Price for the day will be £60.00 per person.

For bookings and to be added the list a £20 deposit will be required with the remainder to be paid on the day.

A reserve list will also be up and running, if you have paid a deposit and genuinally cannot make it and a reserve person can take your place then I will return deposits, you can't say farer than that!!! (One deposit was returned last month)

All requests for specific demos will be addressed on the day and hopefully I can include them.

Please show your interest in the forum if you wish to attend, I will then PM you with Pay Pal address and details of the venue. Once deposit is received I will then add you to the list.

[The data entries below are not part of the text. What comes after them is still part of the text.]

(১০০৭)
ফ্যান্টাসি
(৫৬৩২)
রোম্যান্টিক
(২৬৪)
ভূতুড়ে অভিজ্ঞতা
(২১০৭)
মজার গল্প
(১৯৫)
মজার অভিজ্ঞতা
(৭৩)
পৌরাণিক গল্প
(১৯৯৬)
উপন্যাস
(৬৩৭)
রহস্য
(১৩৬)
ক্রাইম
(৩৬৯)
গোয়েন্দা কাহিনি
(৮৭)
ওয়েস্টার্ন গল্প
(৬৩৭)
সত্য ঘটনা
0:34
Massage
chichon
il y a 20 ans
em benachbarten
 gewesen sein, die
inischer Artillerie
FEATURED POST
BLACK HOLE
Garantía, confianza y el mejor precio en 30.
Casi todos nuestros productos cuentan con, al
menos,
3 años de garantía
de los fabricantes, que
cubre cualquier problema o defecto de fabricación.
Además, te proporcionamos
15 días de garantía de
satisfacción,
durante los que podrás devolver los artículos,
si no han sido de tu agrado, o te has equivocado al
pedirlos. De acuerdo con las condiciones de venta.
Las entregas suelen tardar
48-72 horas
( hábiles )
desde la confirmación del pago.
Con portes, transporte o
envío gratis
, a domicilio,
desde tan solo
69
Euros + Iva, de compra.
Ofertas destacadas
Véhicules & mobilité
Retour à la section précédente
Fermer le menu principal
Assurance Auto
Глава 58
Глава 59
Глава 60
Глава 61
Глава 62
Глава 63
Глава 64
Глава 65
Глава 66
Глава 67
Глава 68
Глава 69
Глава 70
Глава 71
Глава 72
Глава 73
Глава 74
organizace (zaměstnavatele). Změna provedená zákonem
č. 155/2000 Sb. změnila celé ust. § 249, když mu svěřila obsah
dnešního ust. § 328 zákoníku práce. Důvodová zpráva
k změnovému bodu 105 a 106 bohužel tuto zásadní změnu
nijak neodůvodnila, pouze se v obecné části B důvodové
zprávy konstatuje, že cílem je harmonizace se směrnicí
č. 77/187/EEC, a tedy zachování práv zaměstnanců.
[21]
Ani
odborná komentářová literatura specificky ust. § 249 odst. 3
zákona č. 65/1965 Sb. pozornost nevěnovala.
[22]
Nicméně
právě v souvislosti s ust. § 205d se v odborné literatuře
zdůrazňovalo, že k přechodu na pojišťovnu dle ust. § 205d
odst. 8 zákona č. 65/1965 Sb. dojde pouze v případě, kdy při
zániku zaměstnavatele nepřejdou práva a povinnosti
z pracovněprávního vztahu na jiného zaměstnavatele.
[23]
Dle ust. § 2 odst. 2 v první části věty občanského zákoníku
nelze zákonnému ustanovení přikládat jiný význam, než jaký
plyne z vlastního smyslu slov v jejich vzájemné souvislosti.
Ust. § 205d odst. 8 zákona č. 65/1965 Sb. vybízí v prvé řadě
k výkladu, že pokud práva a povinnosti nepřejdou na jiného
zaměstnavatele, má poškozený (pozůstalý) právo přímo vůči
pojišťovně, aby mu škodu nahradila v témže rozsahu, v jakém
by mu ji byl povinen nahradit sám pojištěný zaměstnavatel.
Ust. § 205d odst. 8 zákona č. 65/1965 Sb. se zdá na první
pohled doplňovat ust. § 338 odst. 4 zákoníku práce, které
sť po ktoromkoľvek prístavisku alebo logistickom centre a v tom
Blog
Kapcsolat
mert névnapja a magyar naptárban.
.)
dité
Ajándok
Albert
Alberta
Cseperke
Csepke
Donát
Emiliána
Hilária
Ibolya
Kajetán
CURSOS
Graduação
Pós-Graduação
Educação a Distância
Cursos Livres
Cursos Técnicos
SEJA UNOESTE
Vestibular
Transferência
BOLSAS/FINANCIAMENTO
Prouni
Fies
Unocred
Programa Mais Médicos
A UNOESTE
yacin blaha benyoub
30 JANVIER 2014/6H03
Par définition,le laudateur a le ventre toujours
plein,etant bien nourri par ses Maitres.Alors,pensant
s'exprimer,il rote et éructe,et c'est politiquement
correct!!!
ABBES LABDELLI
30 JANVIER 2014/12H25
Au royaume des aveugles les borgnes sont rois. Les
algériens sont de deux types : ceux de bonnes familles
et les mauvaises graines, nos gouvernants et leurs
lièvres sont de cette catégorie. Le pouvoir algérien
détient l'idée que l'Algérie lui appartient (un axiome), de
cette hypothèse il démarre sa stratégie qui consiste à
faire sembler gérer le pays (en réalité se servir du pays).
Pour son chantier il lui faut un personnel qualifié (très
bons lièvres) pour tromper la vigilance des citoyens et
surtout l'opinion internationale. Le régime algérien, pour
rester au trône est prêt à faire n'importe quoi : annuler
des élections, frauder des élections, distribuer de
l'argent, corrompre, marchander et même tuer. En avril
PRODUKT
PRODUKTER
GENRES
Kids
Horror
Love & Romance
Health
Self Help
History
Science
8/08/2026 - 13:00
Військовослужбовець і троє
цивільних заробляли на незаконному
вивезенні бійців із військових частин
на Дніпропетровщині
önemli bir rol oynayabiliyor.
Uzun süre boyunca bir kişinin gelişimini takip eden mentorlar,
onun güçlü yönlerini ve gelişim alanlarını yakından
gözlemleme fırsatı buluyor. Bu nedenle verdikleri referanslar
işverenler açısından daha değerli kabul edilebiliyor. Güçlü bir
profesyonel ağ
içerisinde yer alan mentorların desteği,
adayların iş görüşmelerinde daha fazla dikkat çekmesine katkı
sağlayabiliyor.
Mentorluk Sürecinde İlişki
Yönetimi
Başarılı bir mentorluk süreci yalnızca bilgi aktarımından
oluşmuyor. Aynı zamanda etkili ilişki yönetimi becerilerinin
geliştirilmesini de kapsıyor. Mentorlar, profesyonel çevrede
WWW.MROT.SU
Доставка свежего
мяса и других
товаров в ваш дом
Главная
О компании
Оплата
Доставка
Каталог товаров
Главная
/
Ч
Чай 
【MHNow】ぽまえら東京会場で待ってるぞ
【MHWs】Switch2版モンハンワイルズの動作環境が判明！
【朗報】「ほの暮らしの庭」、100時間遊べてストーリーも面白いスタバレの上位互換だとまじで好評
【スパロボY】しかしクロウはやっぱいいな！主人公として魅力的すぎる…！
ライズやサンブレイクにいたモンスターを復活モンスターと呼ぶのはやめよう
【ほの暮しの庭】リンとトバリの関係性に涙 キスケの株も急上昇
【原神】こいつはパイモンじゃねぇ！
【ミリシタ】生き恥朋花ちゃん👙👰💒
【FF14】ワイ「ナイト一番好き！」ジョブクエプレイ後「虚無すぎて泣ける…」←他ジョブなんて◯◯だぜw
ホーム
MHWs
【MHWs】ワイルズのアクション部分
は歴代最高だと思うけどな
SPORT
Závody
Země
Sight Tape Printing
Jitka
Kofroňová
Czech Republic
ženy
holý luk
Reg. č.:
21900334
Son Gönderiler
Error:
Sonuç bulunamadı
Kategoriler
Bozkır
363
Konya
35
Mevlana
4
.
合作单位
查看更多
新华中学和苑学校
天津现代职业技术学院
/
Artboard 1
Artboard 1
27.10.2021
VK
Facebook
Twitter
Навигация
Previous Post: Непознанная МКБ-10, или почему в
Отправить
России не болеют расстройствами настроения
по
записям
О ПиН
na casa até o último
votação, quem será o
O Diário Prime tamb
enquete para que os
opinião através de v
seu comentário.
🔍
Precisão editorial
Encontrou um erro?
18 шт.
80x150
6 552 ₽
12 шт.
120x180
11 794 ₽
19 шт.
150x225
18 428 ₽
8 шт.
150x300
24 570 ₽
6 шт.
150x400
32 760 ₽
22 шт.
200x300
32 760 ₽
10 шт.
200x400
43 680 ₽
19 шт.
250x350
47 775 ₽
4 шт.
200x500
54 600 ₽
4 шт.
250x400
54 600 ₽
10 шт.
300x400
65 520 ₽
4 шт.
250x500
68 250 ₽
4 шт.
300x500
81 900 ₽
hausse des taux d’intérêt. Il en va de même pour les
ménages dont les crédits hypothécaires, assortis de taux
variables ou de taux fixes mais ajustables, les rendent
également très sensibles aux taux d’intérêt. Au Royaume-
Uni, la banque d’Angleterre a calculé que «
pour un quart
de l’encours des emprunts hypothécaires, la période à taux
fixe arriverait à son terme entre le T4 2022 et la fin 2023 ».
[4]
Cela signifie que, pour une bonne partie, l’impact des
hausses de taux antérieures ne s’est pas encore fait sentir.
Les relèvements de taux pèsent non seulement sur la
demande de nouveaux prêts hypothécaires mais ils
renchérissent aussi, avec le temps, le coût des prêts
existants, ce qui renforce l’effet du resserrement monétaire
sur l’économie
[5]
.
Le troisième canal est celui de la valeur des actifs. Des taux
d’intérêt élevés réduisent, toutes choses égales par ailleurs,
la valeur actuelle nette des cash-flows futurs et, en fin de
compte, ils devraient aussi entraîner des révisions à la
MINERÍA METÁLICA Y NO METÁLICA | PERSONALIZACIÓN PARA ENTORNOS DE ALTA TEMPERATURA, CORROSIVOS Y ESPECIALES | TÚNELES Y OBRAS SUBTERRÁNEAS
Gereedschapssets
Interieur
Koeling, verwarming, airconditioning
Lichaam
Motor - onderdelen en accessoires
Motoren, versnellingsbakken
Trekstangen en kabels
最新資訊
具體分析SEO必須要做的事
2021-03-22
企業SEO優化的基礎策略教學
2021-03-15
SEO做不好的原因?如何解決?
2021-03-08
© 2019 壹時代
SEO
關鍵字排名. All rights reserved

Drinks hot/cold and light refreshments will be provided throughout the day. There is a Mc Donalds 5 mins away for people wanting a breakfast on the way in.

Many thanks and hoping for a good day.

Steve

*October Machine Polishing Course 30th Oct 10am*

1. mrfixit
2. Private Booking
3. Shinearama Booking
4. Shinearama Booking
5. Shinearama Booking
6. private Booking
7.
8.
9.
10.

Coffee/Tea etc provided through out the day as well as light snacks.​
*Some pictures from the class we ran in August at Shinearama in Altrincham, everyone had a great day and learnt a lot.*

Very nice and makes a great noise.








The boys get together for some claying.








Some taping up.








Foxx giving the Meguiars system a test.








Before Compounding with the MF Pads, this was on manky car.








After, the guy had never used a machine before.








A few of the chaps having a go.








Shiney Phil from Shinearama doing some rotary demos on the bonnet.








Few guys wanted to try the rotary.








Finished engine bay pictures, came out well as it had never been done in 14 years.








Not bad at all, 7 minutes with the DA pad system.








Finished shots, the car looked really good and everyone had a good go with different machines and polishes.

















We all had a great day.


----------



## Mirror Finish Details (Aug 21, 2008)

Thanks for the one to one bookings guys. I am not going to post user names anymore so cheers Rob and Mike.


----------



## gazza85 (Sep 20, 2011)

well up for the course on the 23rd. are their still places available.


----------



## Mirror Finish Details (Aug 21, 2008)

Yes gazza. Plenty at the moment. I cannot PM you till you have more then 10 posts.


----------



## _john_ (Aug 31, 2011)

Can put me down for this


----------



## Mirror Finish Details (Aug 21, 2008)

_john_ said:


> Can put me down for this


I will do JOhn, cheers.


----------



## mike-g (Oct 3, 2011)

How often do you run these courses?


----------



## Mirror Finish Details (Aug 21, 2008)

mike-g said:


> How often do you run these courses?


Usually once a month near the end of the month.


----------



## mrfixit (Jun 14, 2011)

Put me down for a place please.How do I pay?
Steve.
Ps will products be available to purchase on the day?


----------



## Mirror Finish Details (Aug 21, 2008)

PM sent. Yes there will be plenty of products to buy on the day.


----------



## mike-g (Oct 3, 2011)

Thanks - will try to get along for November


----------



## Mirror Finish Details (Aug 21, 2008)

Plenty of spots guys, will be a give away on the day as well.


----------



## Mirror Finish Details (Aug 21, 2008)

Filling up guys, get your bookings in. You know you want to!!!!!


----------



## _john_ (Aug 31, 2011)

Sent you a PM mate, count me in


----------



## _john_ (Aug 31, 2011)

Pinged you a couple of PM's there mate, no response though...there a problem?


----------